Brunei ou le règne de la monumentalité
Le pays reposant en grande partie sur l’eau, le type de construction le plus répandu est la maison sur pilotis. Les kampong houses sont encore très utilisées, notamment à Kampong Ayer, la partie la plus ancienne de la capitale Bandar Seri Begawan. Mais le petit sultanat est surtout connu pour la monumentalité de ses édifices officiels et religieux, dont la plupart ont été imaginés lors de la période de reconstruction après la Seconde Guerre mondiale. Les mosquées du Brunei comptent parmi les plus impressionnantes de l’Asie du Sud-Est, à commencer par la mosquée du Sultan Omar Ali Saiffudien. Construite en 1958, elle est un mélange de style malais et moghol et fait la part belle à l’ornementation. Autre mosquée emblématique du Brunei : la mosquée Jame’Asr Hassanil Bolkiah, avec ses 29 dômes d’or symbolisant les 29 sultans du Brunei et ses minarets hauts de 52 m. Le Brunei est aussi et surtout connu pour le centre administratif de sa capitale dominé par un palais unique au monde : le palais Nurul Iman, ou palais de la lumière et de la foi. Achevé en 1984, il s’étend sur 20 000 m² et possède 1 788 pièces.

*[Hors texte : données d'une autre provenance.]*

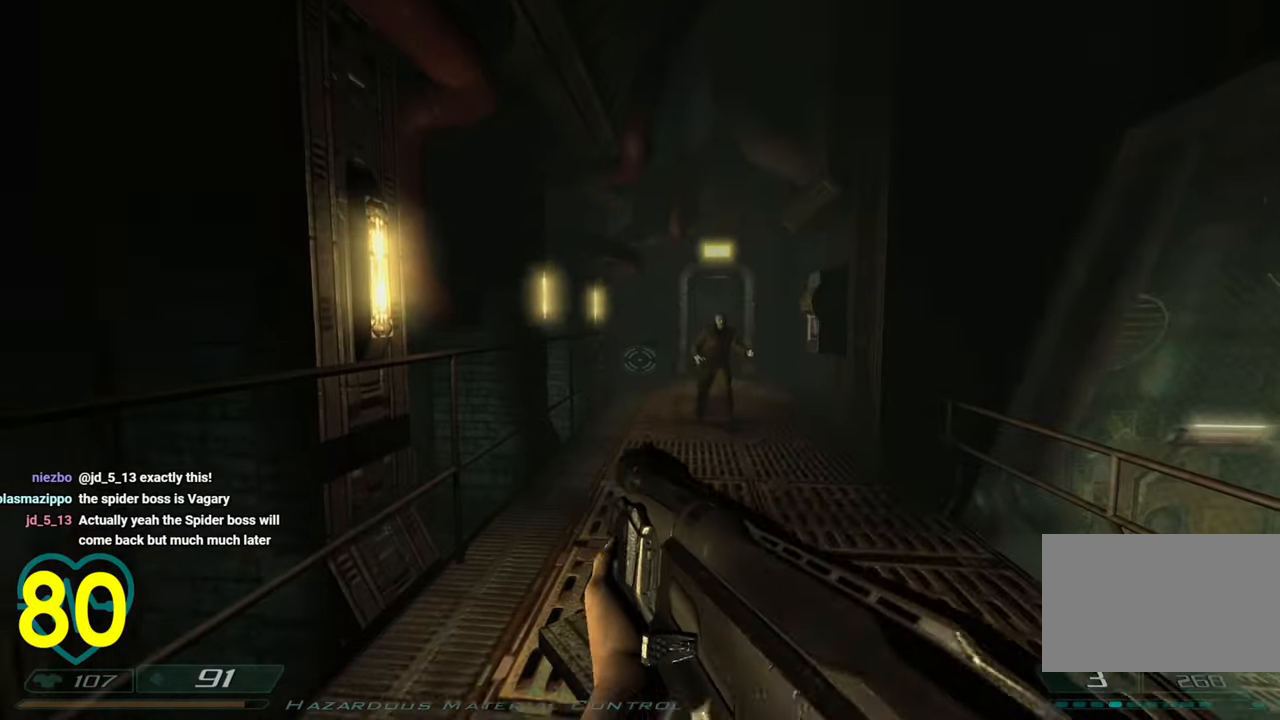
{"keys": ["shift", "w"], "mouse": [], "mouse_move": "still", "events": [[366, "w", "down"], [400, "shift", "down"]]}
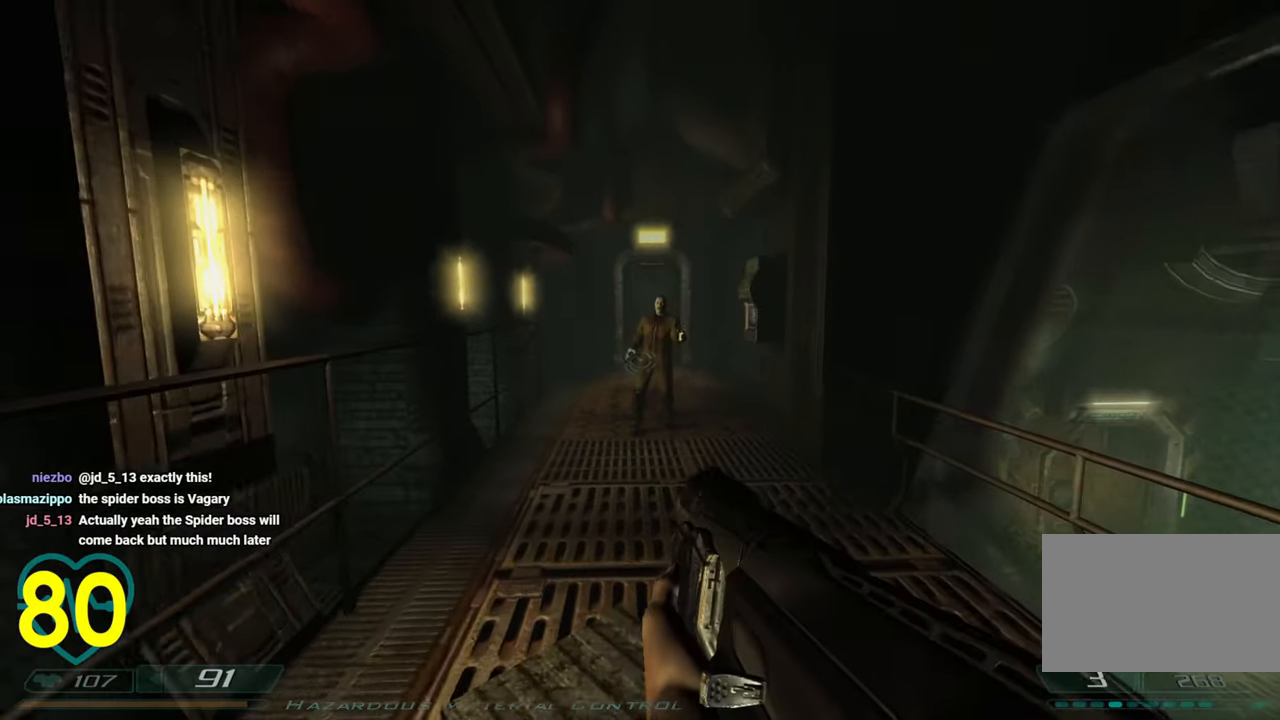
{"keys": ["shift", "w"], "mouse": [], "mouse_move": "right", "events": []}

Avec ses dômes dorés, ses toits voûtés et sa surcharge décorative, il est une réinterprétation très kitsch des traditions malaises et islamiques. Mais rien n’est trop ostentatoire pour symboliser le pouvoir du sultan.
Escale à Singapour
Tout comme en Malaisie, on retrouve à Singapour l’architecture vernaculaire malaise avec les maisons sur pilotis. Au large de la ville, il est également possible de voir des kelong ou habitations offshore. On retrouve également à Singapour la présence de shophouses chinoises, témoins de la culture Peranakan. Les plus beaux exemples sont à voir dans le quartier Joo Chiat. Mais ces commerces chinois légendaires portent également ici la marque des colons britanniques. En 1822, Sir Thomas Stamford Raffles lance une vaste opération de planification urbaine de la ville. Outre la spécialisation des quartiers et édifices selon leur fonction, il impose également aux shophouses des règles strictes : pas plus de trois étages, présence obligatoire de galeries de déambulation pour protéger les piétons de la chaleur et de la pluie – le fameux five-foot way – et taxes sur la largeur des maisons – ce qui explique leur étroitesse. Les Britanniques ont également laissé d’imposants édifices néoclassiques et palladiens, à commencer par l’Hôtel Raffles, ou bien encore la Cour Suprême de Justice et l’Hôtel de Ville, aujourd’hui transformés pour accueillir la Galerie nationale d’Art. Style peu présent en Malaisie, l’Art déco a fait une percée remarquée à Singapour, avec des édifices comme l’Usine Ford ou l’aéroport de Kallong. À cette décoration travaillée a fait place un modernisme sans âme, très largement utilisé pour les logements sociaux, qui représentent aujourd’hui encore les ¾ des constructions de la ville. À ces constructions standardisées répondent des créations contemporaines étonnantes comme le Complexe Marina Bay Sands et le théâtre de l’Esplanade et surtout les Jardins de la Baie et ses supertrees artificiels. Créés sur des polders, ces jardins illustrent la tendance de la ville à gagner du terrain sur l’eau… c’est ainsi que depuis 1996, elle a augmenté sa superficie de 23 %. Singapour veut aujourd’hui devenir la première ville dans un jardin et, pour ce faire, multiplie les créations durables, comme celles de l’agence WoHa, célèbre pour ses hôtels végétalisés, comme le Parkroyal on Pickering et l’Oasia Downtown Hotel. Singapour n’a pas fini de se transformer !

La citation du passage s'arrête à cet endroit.